> **Stated exercise 1**
Edit the herbarium sheet entries so that every "collector number" reads "field number", and write them out again with nothing else changed.

········

Graphene is a single layer of carbon atoms arranged like honeycomb.

It was discovered in 2004, when Russian-born Manchester scientists Andrei Geim and Kostya Novoselov were "playing about" with sticky tape and graphite - the material used as "lead" in pencils.

Placing the tape on the graphite and peeling it, they managed to rip off thin flakes of carbon. In the beginning they got flakes consisting of many layers of graphene. But as they repeated the process many times, the flakes got thinner.

By separating the graphite fragments repeatedly, they managed to create flakes that were just one atom thick. Their experiment had led to graphene being isolated for the very first time.

At the time, many believed it was impossible for such thin crystalline materials to be stable. But examined under a microscope, the material remained stable, and when tested was found to have incredible properties.

········

> **Stated exercise 2**
Pick up the passage on graphene after its last sentence and carry it on.

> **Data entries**

········

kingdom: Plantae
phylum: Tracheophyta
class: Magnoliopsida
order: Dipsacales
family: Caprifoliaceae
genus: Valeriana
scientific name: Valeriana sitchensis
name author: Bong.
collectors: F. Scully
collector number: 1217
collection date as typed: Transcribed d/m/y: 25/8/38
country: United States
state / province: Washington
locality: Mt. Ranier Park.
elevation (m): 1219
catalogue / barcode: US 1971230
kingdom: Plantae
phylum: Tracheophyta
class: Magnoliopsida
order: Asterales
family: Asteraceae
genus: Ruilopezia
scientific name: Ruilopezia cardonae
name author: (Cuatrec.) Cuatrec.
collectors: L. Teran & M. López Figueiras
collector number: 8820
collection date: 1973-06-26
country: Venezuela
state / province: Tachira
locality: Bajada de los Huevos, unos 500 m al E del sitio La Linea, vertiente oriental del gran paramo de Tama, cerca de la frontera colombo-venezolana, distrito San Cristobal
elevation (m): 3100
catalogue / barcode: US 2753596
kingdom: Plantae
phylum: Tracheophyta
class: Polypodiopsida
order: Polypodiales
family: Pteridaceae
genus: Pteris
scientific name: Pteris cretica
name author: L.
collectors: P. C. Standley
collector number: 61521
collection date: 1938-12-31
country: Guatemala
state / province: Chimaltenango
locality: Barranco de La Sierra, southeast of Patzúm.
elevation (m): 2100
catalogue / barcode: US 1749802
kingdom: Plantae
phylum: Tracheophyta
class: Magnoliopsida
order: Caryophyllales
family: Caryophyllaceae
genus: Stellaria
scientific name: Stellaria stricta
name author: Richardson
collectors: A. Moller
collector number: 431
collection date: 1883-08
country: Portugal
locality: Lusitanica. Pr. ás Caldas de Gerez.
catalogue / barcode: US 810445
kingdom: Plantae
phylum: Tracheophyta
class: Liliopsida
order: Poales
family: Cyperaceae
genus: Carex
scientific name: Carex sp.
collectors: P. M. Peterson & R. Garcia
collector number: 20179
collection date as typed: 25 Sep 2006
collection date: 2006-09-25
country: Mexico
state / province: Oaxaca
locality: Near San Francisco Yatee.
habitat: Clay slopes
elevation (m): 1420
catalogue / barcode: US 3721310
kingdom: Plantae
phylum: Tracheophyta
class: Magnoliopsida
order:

········

> **Reply 1**
kingdom: Plantae
phylum: Tracheophyta
class: Magnoliopsida
order: Dipsacales
family: Caprifoliaceae
genus: Valeriana
scientific name: Valeriana sitchensis
name author: Bong.
collectors: F. Scully
field number: 1217
collection date as typed: Transcribed d/m/y: 25/8/38
country: United States
state / province: Washington
locality: Mt. Ranier Park.
elevation (m): 1219
catalogue / barcode: US 1971230
kingdom: Plantae
phylum: Tracheophyta
class: Magnoliopsida
order: Asterales
family: Asteraceae
genus: Ruilopezia
scientific name: Ruilopezia cardonae
name author: (Cuatrec.) Cuatrec.
collectors: L. Teran & M. López Figueiras
field number: 8820
collection date: 1973-06-26
country: Venezuela
state / province: Tachira
locality: Bajada de los Huevos, unos 500 m al E del sitio La Linea, vertiente oriental del gran paramo de Tama, cerca de la frontera colombo-venezolana, distrito San Cristobal
elevation (m): 3100
catalogue / barcode: US 2753596
kingdom: Plantae
phylum: Tracheophyta
class: Polypodiopsida
order: Polypodiales
family: Pteridaceae
genus: Pteris
scientific name: Pteris cretica
name author: L.
collectors: P. C. Standley
field number: 61521
collection date: 1938-12-31
country: Guatemala
state / province: Chimaltenango
locality: Barranco de La Sierra, southeast of Patzúm.
elevation (m): 2100
catalogue / barcode: US 1749802
kingdom: Plantae
phylum: Tracheophyta
class: Magnoliopsida
order: Caryophyllales
family: Caryophyllaceae
genus: Stellaria
scientific name: Stellaria stricta
name author: Richardson
collectors: A. Moller
field number: 431
collection date: 1883-08
country: Portugal
locality: Lusitanica. Pr. ás Caldas de Gerez.
catalogue / barcode: US 810445
kingdom: Plantae
phylum: Tracheophyta
class: Liliopsida
order: Poales
family: Cyperaceae
genus: Carex
scientific name: Carex sp.
collectors: P. M. Peterson & R. Garcia
field number: 20179
collection date as typed: 25 Sep 2006
collection date: 2006-09-25
country: Mexico
state / province: Oaxaca
locality: Near San Francisco Yatee.
habitat: Clay slopes
elevation (m): 1420
catalogue / barcode: US 3721310
kingdom: Plantae
phylum: Tracheophyta
class: Magnoliopsida
order:

> **Reply 2**
It is many times times stronger than steel, yet incredibly lightweight and flexible. It is electrically and thermally conductive but also transparent. The world's first 2D material, it is one million times thinner than the diameter of a single human hair.

But the 'sticky tape' method would not work on an industrial scale. Since then, scientists have been working on manufacturing graphene, to make use of its incredible properties.

In 2010, Geim and Novoselov were awarded the Nobel Prize for Physics. Their discovery meant physicists could study a new class of two-dimensional materials with unique properties.